The U.K. has passed a law allowing convictions for consensual gay sex under now-repealed laws to be expunged from citizens' records.
The Protection of Freedoms Act, which has been approved by Parliament, received royal assent, that is, the approval of the queen, on Tuesday, allowing it to become law, Pink News reports.
The measure comes too late for such famous gay men as author Oscar Wilde (pictured) and mathematician Alan Turing, who were prosecuted under the nation's antisodomy laws, but now thousands of men can apply to the secretary of state to have their convictions taken off their record.
"It's estimated that over the last century in the region of 100,000 men in the U.K. were convicted of consenting same-sex offences that were not crimes between heterosexual men and women," activist Peter Tatchell told Pink News. "Many had their lives ruined, including serving prison sentences, losing their jobs and suffering rejection by their families.

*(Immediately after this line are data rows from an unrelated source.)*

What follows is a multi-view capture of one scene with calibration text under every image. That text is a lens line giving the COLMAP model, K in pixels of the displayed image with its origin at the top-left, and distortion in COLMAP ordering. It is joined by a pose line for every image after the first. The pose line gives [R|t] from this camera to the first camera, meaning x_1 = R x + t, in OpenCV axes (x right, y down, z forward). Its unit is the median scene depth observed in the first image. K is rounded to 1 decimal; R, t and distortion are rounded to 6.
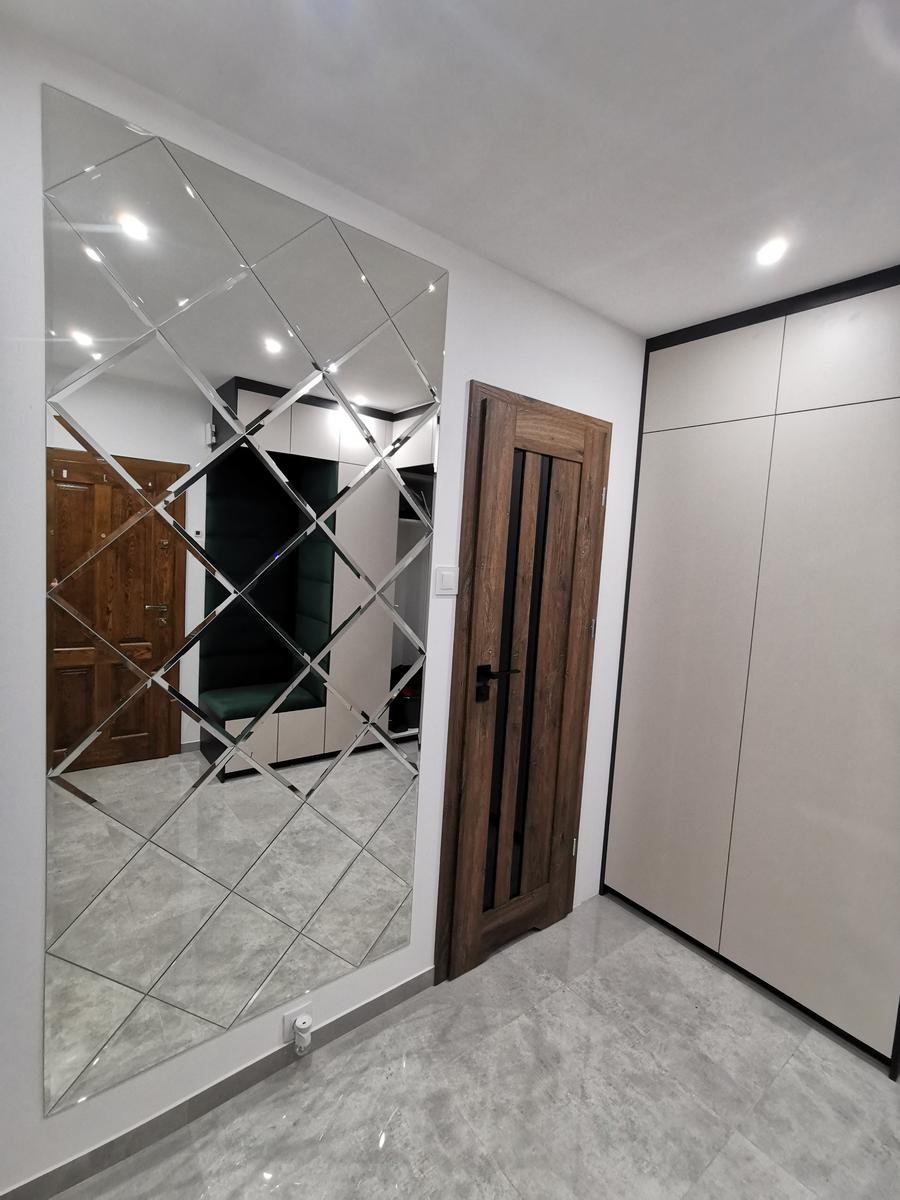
lens RADIAL K [[555.2, 0, 451.5], [0, 555.2, 601.3], [0, 0, 1]] dist [0.004517, 0.002924]
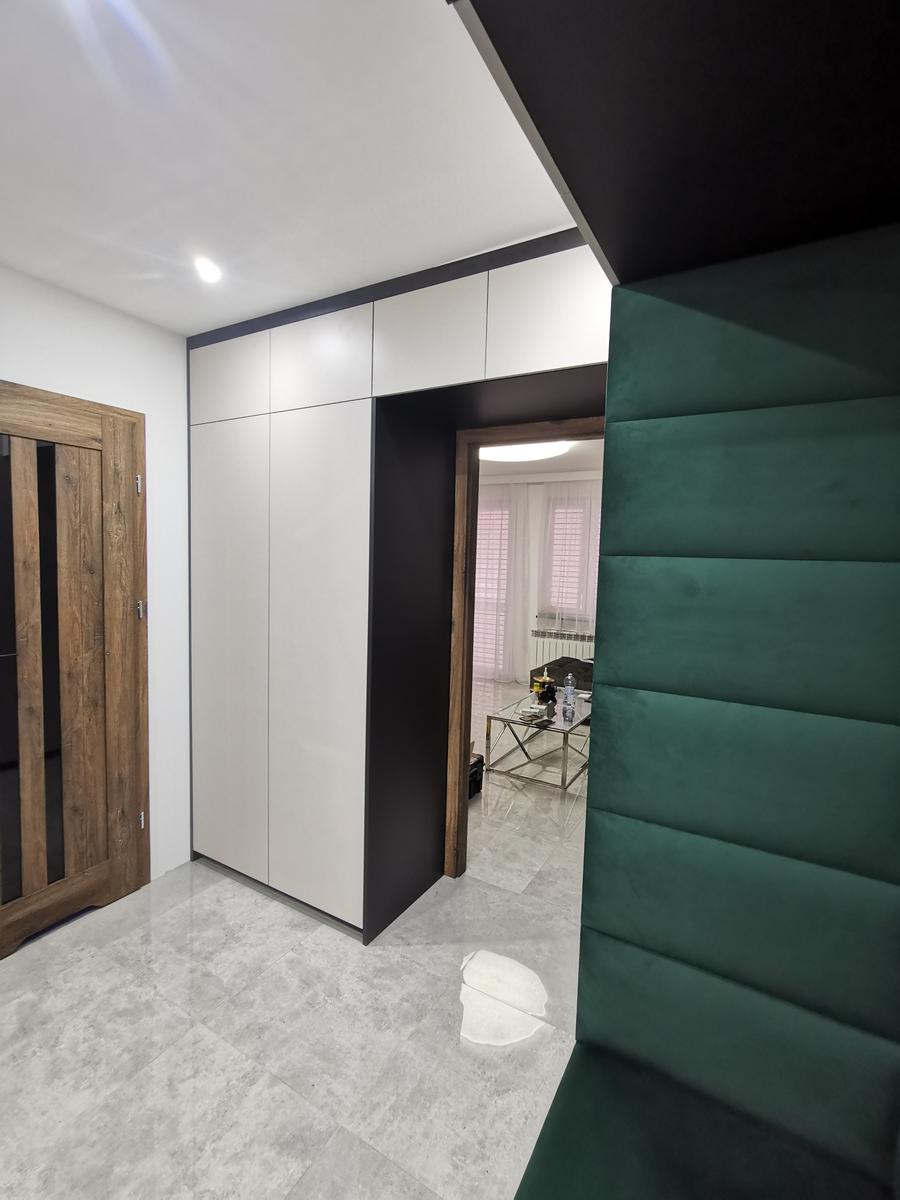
lens RADIAL K [[555.2, 0, 449.9], [0, 555.2, 596.4], [0, 0, 1]] dist [0.004517, 0.002924]
pose [[0.930328, -0.055602, 0.362488, 0.445880], [0.054932, 0.998416, 0.012165, 0.046918], [-0.362590, 0.008594, 0.931909, -0.204615]]
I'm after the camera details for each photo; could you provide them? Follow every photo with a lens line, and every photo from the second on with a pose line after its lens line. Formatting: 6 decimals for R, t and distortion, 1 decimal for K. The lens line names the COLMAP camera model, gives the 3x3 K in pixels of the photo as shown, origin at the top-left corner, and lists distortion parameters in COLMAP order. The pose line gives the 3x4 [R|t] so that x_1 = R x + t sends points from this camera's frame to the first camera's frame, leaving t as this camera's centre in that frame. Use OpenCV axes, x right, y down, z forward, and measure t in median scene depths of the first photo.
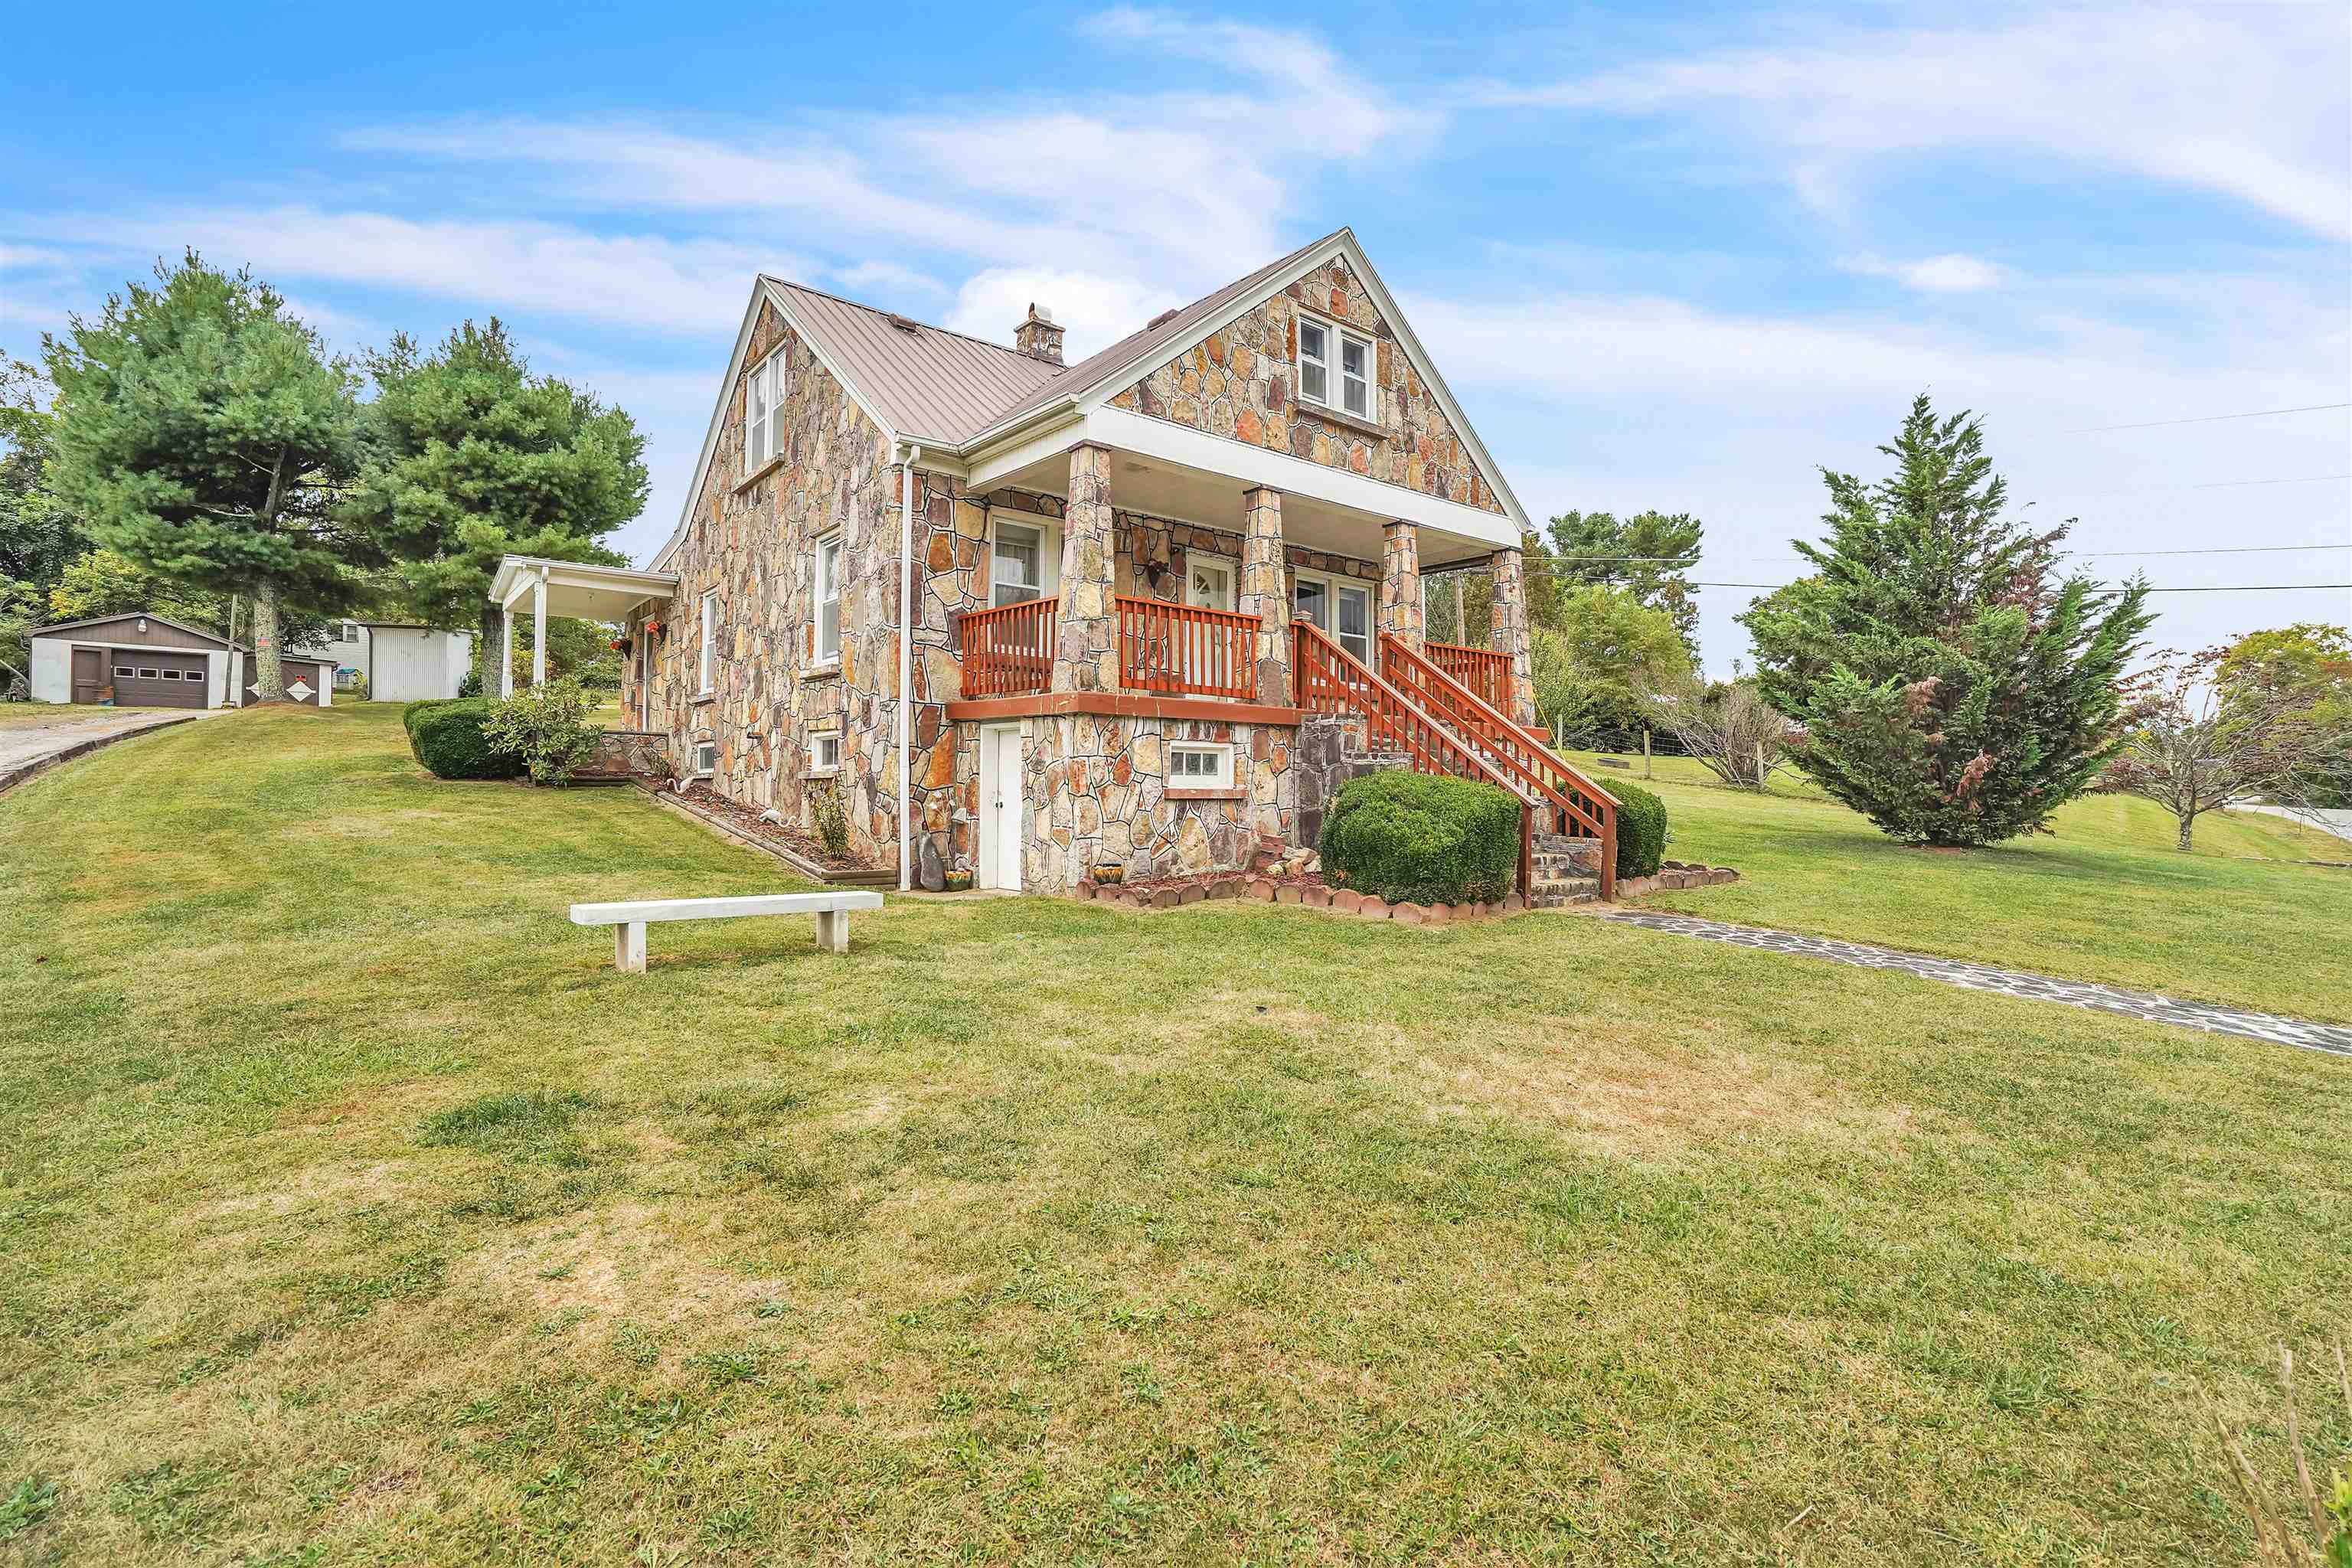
lens RADIAL K [[1080.8, 0, 1176.0], [0, 1080.8, 784.0], [0, 0, 1]] dist [-0.053128, 0.018768]
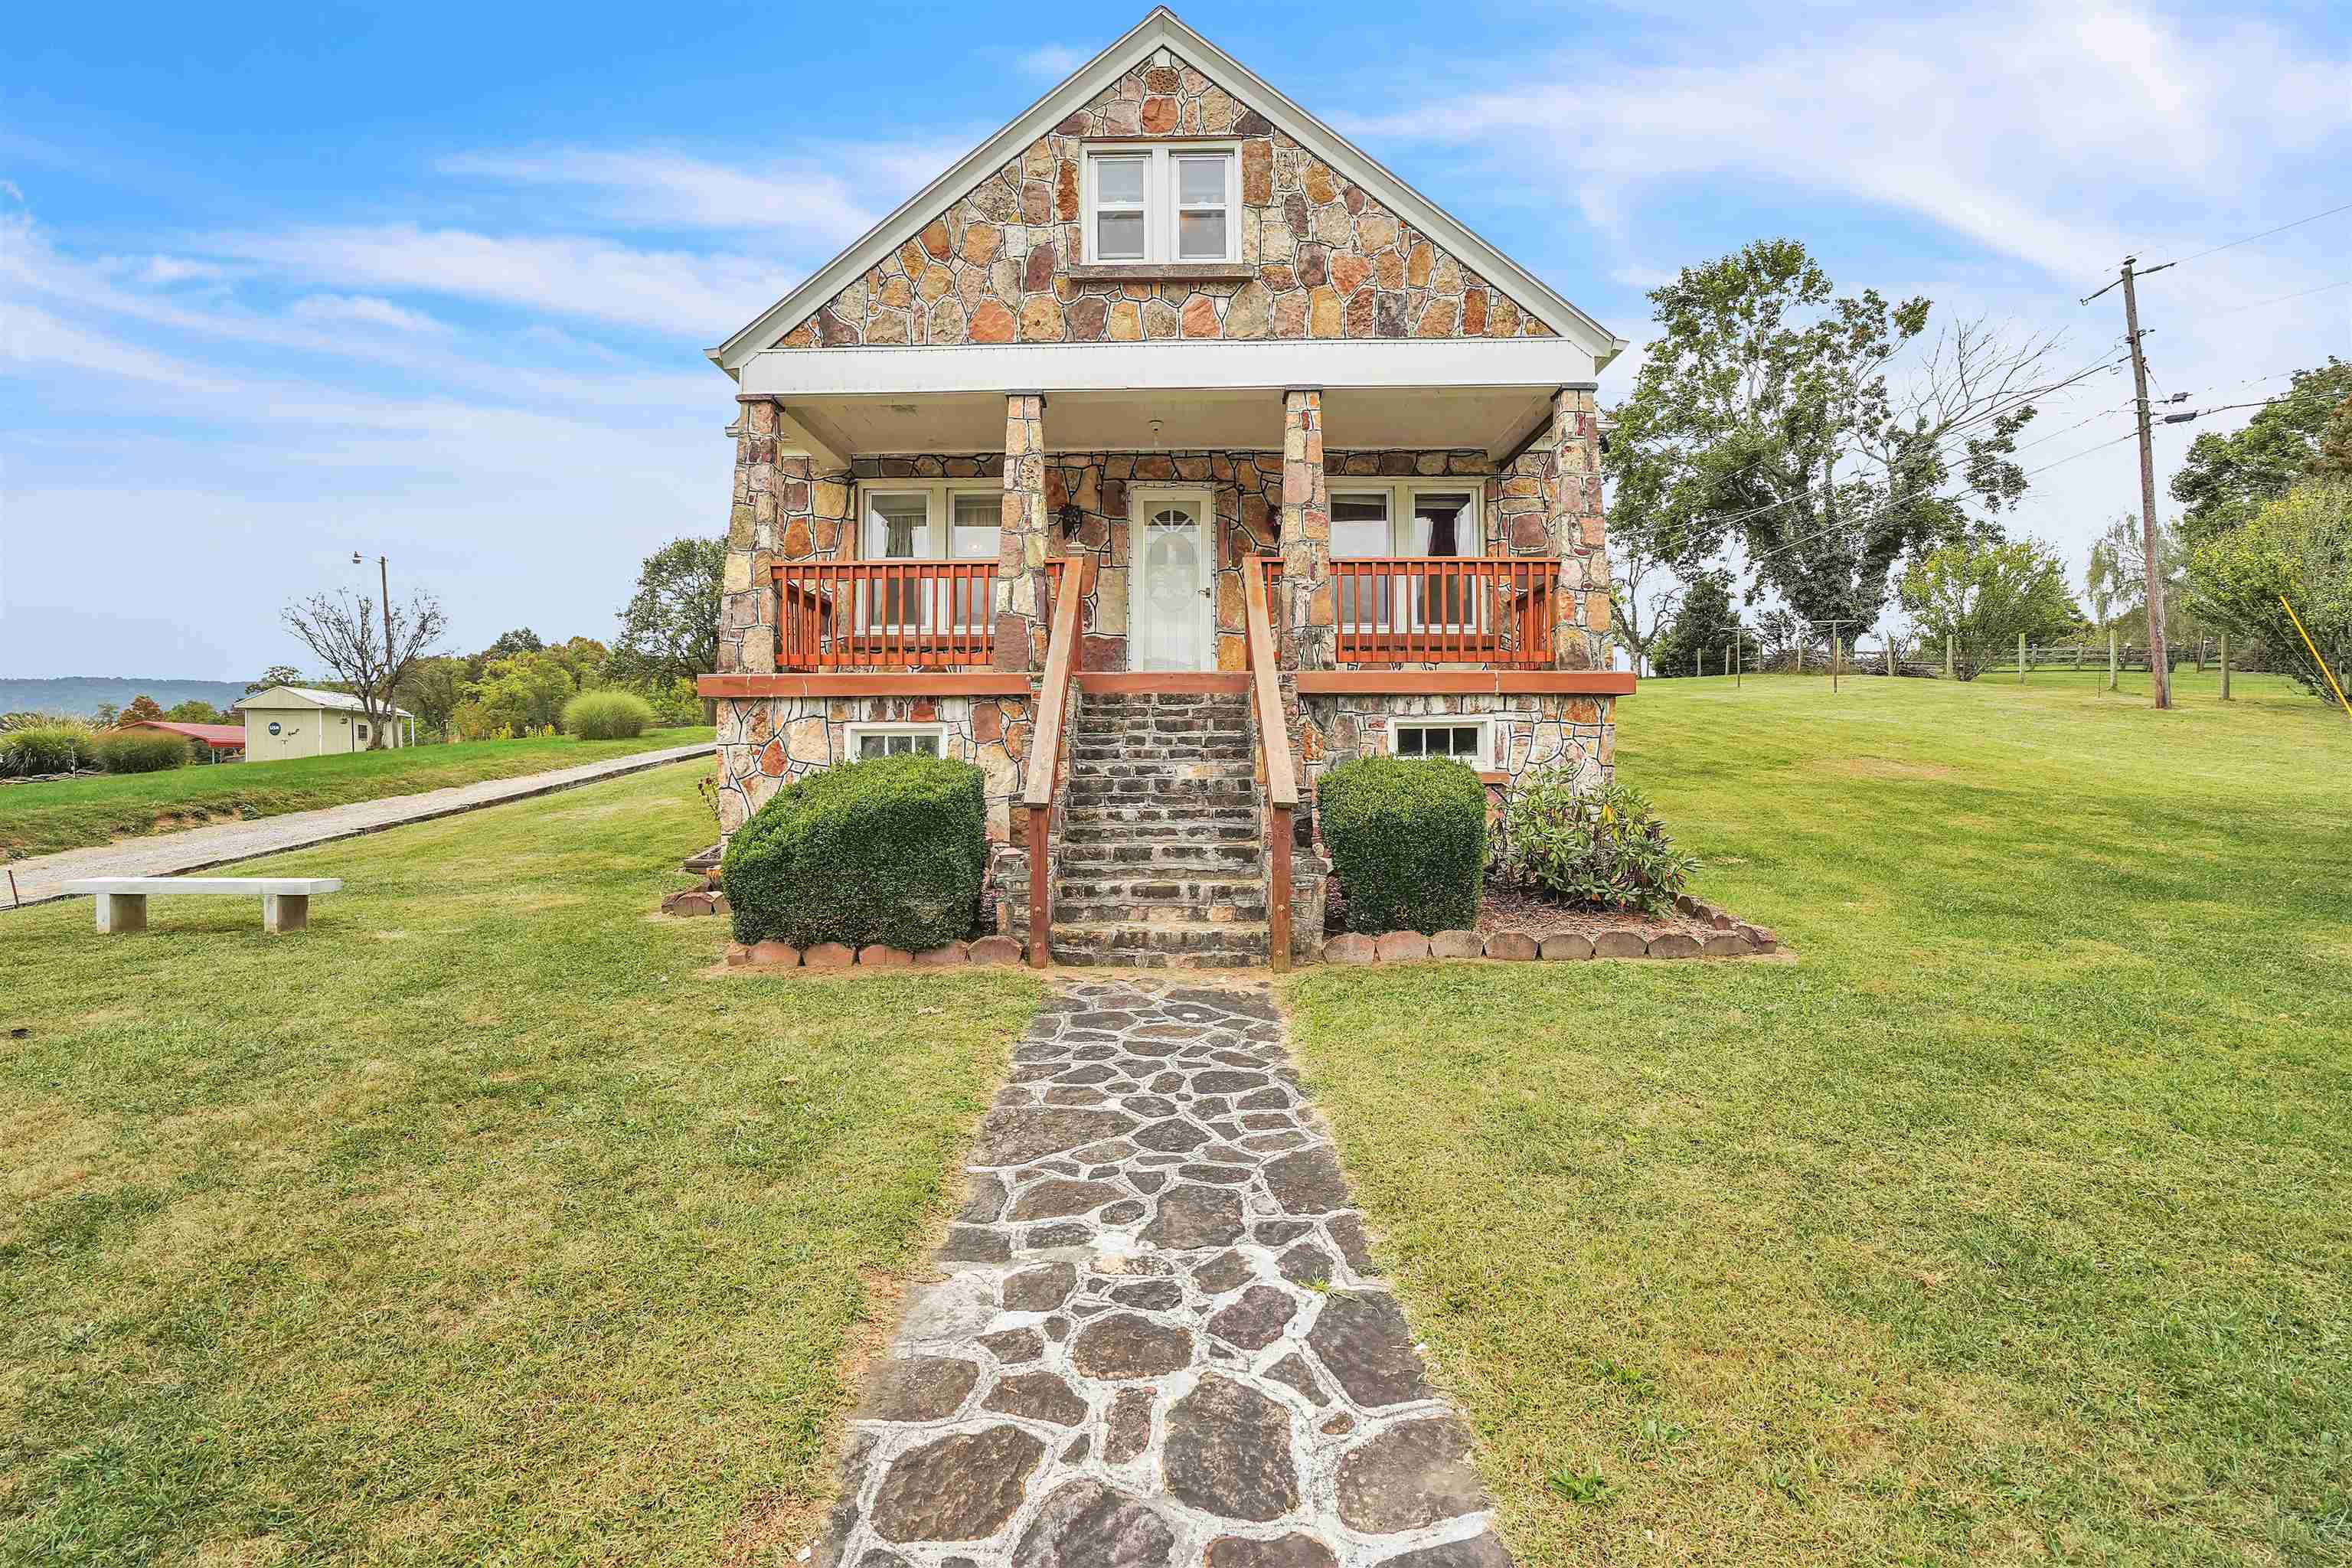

"This reform is welcome but it will come too late for many of the victims of Britain's homophobic laws. It's astonishing to think that the King Henry VIII anti-buggery law and the Oscar Wilde gross indecency law were only repealed in 2003." Wilde was convicted of "gross indecency" in 1891 and served two years in prison. Turing, another famous victim of the antigay laws, helped the Allies win World War II by breaking the Germans' Enigma Code, but he was forced to undergo chemical castration after his conviction. He subsequently committed suicide.